Source data:
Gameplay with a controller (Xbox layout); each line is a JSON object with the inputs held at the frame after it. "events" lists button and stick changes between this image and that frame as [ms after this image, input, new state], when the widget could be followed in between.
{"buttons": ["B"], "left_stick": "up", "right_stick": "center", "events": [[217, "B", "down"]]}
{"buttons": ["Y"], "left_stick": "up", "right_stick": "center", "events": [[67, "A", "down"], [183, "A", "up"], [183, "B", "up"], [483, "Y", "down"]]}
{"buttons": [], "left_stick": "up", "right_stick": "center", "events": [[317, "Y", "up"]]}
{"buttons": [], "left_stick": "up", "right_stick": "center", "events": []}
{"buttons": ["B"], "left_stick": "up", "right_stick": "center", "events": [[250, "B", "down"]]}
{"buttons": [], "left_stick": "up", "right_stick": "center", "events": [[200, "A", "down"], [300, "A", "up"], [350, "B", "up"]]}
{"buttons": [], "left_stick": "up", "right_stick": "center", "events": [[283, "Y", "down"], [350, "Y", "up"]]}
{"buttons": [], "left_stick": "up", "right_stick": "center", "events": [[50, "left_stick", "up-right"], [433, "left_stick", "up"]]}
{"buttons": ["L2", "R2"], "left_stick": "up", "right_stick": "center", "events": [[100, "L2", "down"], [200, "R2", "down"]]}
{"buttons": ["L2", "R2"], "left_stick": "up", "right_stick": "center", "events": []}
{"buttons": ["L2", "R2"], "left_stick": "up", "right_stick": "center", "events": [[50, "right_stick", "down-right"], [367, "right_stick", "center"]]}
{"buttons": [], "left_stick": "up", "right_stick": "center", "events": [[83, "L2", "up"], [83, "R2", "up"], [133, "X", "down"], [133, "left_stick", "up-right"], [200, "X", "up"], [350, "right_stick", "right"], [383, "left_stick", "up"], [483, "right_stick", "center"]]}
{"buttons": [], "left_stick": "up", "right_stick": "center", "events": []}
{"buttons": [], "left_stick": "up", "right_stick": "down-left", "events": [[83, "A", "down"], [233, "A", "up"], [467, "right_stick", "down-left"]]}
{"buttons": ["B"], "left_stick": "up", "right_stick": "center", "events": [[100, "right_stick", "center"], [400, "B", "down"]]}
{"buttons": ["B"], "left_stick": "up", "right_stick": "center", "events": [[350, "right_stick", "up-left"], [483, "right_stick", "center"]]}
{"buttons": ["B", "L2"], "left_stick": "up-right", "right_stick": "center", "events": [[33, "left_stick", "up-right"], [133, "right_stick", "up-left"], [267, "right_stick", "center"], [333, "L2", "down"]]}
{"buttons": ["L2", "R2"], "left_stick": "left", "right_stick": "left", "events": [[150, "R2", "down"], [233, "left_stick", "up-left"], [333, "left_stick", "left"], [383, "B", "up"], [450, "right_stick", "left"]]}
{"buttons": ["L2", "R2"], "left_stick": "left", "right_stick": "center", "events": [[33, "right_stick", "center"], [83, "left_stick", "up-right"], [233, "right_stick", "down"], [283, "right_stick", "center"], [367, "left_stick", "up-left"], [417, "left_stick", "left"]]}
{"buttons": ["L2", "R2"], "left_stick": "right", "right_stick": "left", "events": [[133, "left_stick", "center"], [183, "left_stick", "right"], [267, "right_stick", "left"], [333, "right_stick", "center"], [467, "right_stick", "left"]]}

What to do:
This exercise requires that all of the entries be repeated exactly.

Solution:
Gameplay with a controller (Xbox layout); each line is a JSON object with the inputs held at the frame after it. "events" lists button and stick changes between this image and that frame as [ms after this image, input, new state], when the widget could be followed in between.
{"buttons": ["B"], "left_stick": "up", "right_stick": "center", "events": [[217, "B", "down"]]}
{"buttons": ["Y"], "left_stick": "up", "right_stick": "center", "events": [[67, "A", "down"], [183, "A", "up"], [183, "B", "up"], [483, "Y", "down"]]}
{"buttons": [], "left_stick": "up", "right_stick": "center", "events": [[317, "Y", "up"]]}
{"buttons": [], "left_stick": "up", "right_stick": "center", "events": []}
{"buttons": ["B"], "left_stick": "up", "right_stick": "center", "events": [[250, "B", "down"]]}
{"buttons": [], "left_stick": "up", "right_stick": "center", "events": [[200, "A", "down"], [300, "A", "up"], [350, "B", "up"]]}
{"buttons": [], "left_stick": "up", "right_stick": "center", "events": [[283, "Y", "down"], [350, "Y", "up"]]}
{"buttons": [], "left_stick": "up", "right_stick": "center", "events": [[50, "left_stick", "up-right"], [433, "left_stick", "up"]]}
{"buttons": ["L2", "R2"], "left_stick": "up", "right_stick": "center", "events": [[100, "L2", "down"], [200, "R2", "down"]]}
{"buttons": ["L2", "R2"], "left_stick": "up", "right_stick": "center", "events": []}
{"buttons": ["L2", "R2"], "left_stick": "up", "right_stick": "center", "events": [[50, "right_stick", "down-right"], [367, "right_stick", "center"]]}
{"buttons": [], "left_stick": "up", "right_stick": "center", "events": [[83, "L2", "up"], [83, "R2", "up"], [133, "X", "down"], [133, "left_stick", "up-right"], [200, "X", "up"], [350, "right_stick", "right"], [383, "left_stick", "up"], [483, "right_stick", "center"]]}
{"buttons": [], "left_stick": "up", "right_stick": "center", "events": []}
{"buttons": [], "left_stick": "up", "right_stick": "down-left", "events": [[83, "A", "down"], [233, "A", "up"], [467, "right_stick", "down-left"]]}
{"buttons": ["B"], "left_stick": "up", "right_stick": "center", "events": [[100, "right_stick", "center"], [400, "B", "down"]]}
{"buttons": ["B"], "left_stick": "up", "right_stick": "center", "events": [[350, "right_stick", "up-left"], [483, "right_stick", "center"]]}
{"buttons": ["B", "L2"], "left_stick": "up-right", "right_stick": "center", "events": [[33, "left_stick", "up-right"], [133, "right_stick", "up-left"], [267, "right_stick", "center"], [333, "L2", "down"]]}
{"buttons": ["L2", "R2"], "left_stick": "left", "right_stick": "left", "events": [[150, "R2", "down"], [233, "left_stick", "up-left"], [333, "left_stick", "left"], [383, "B", "up"], [450, "right_stick", "left"]]}
{"buttons": ["L2", "R2"], "left_stick": "left", "right_stick": "center", "events": [[33, "right_stick", "center"], [83, "left_stick", "up-right"], [233, "right_stick", "down"], [283, "right_stick", "center"], [367, "left_stick", "up-left"], [417, "left_stick", "left"]]}
{"buttons": ["L2", "R2"], "left_stick": "right", "right_stick": "left", "events": [[133, "left_stick", "center"], [183, "left_stick", "right"], [267, "right_stick", "left"], [333, "right_stick", "center"], [467, "right_stick", "left"]]}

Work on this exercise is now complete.